A la question de savoir si l’on devrait aller aux élections en ordre dispersé, sans base solide, sans moyens conséquents,… l’opposition, UDPS non comprise, ne veut réellement pas répondre à ce rendez-vous aux jours et dates affichés dans le calendrier global de la Ceni, écrit encore le journal.

Ainsi donc, analyse le confrère, l’opposition faut monter les enchères, probablement pour obtenir par cette voie détournée un autre dialogue, puis une transition avec le partage équitable et équilibré du pouvoir.

Pour L’Avenir, il ne fait pas de doute. L’opposition a peur des prochaines échéances électorales.

« Quoique nous fassions, nous sommes perdants », aurait ainsi reconnu un opposant « modéré » cité par le journal.

La Prospérité aussi se penche sur la proposition du calendrier électoral de l’opposition qui, révèle le journal, devrait être déposé à la Monusco ce jeudi.

Le journal s’intéresse aux « correctifs » apportés par les opposants au calendrier de la Ceni.

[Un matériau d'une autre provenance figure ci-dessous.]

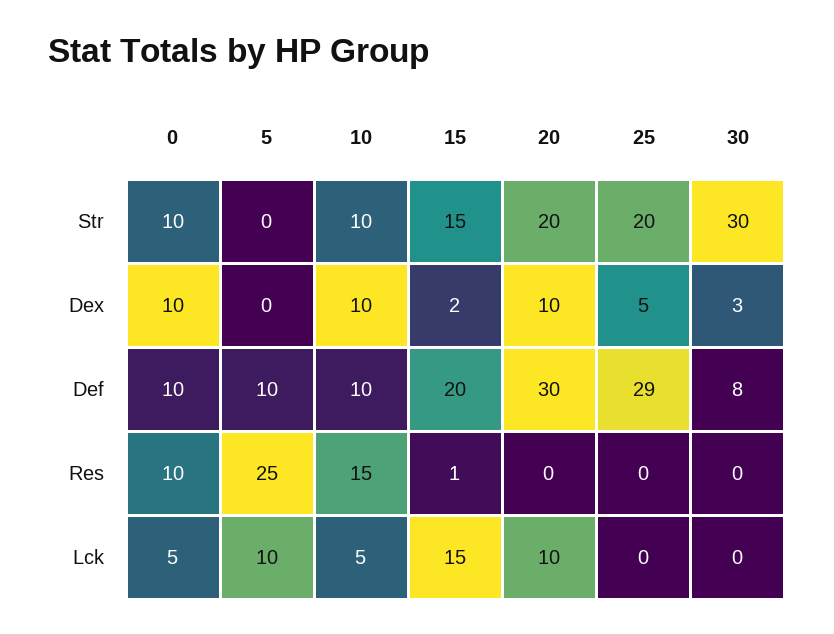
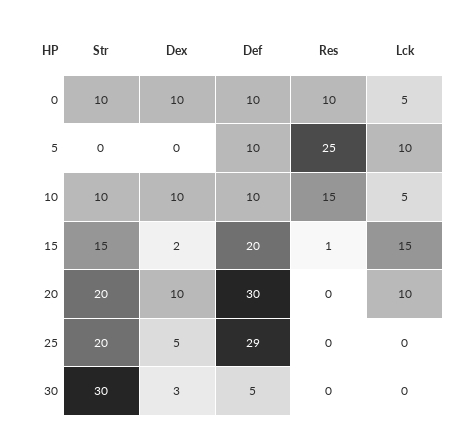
  {
    "0": {
      "Str": 10,
      "Dex": 10,
      "Def": 10,
      "Res": 10,
      "Lck": 5
    },
    "5": {
      "Str": 0,
      "Dex": 0,
      "Def": 10,
      "Res": 25,
      "Lck": 10
    },
    "10": {
      "Str": 10,
      "Dex": 10,
      "Def": 10,
      "Res": 15,
      "Lck": 5
    },
    "15": {
      "Str": 15,
      "Dex": 2,
      "Def": 20,
      "Res": 1,
      "Lck": 15
    },
    "20": {
      "Str": 20,
      "Dex": 10,
      "Def": 30,
      "Res": 0,
      "Lck": 10
    },
    "25": {
      "Str": 20,
      "Dex": 5,
      "Def": 29,
      "Res": 0,
      "Lck": 0
    },
    "30": {
      "Str": 30,
      "Dex": 3,
-     "Def": 8,
+     "Def": 5,
      "Res": 0,
      "Lck": 0
    }
  }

« Parmi les élections prioritaires, figurent les élections des Députés provinciaux,  gouverneurs, vice-gouverneurs ainsi  des Sénateurs parce que suspendues au cours du cycle 2011-2016 et doivent être organisées en 2015, affirment notamment,  les opposants, en vue de résoudre la question de leur légitimité », indique le journal.

L’opposition souhaite également que les élections locales, municipales et urbaines « qui sont plus complexes mais nécessaires à la consolidation de l’Etat et de la démocratie par la base » soient organisées après 2016 « pour une programmation plus rationnelle ».

La Ceni avait proposé que ces élections se tiennent en 2015.

Le Phare consacre aussi sa une au processus électoral. Le journal évoque la « psychose » d’une connexion  entre le recensement de la population et le travail de la commission électorale. Un débat qui a agité la classe politique pendant de nombreux mois et qui a débouché sur les manifestations contre la loi électorale. Une disposition de cette loi liait la tenue des prochaines élections au recensement de la population. Cette disposition a finalement été élaguée du texte final soumis à ma commission paritaire Assemblée nationale-Sénat.

Le Phare indique cependant que ce débat pourrait être ressuscité.

Pour le quotidien, la connexion paraît inévitable entre la mission dévolue au Bureau central de recensement et l’organisation des scrutins des chefs de secteurs, des chefs de secteurs adjoints, des conseillers communaux, des conseillers urbains, des députés provinciaux et nationaux par la CENI. Le journal explique que la commission électorale ne pourrait exécuter avec aisance son calendrier électoral que si elle a sa disposition, en dehors des moyens financiers et logistiques, un matelas de données démographiques revues et corrigées, après celles de 1984.

Le Phare conseille donc au bureau central de recensement de jouer franc jeu et d’informer correctement l’opinion sur l’usage qui sera fait de ses données démographiques. Sinon, prévient le confrère, il risque de réveiller les chats qui dorment et jeter de nouveau les gens dans la rue.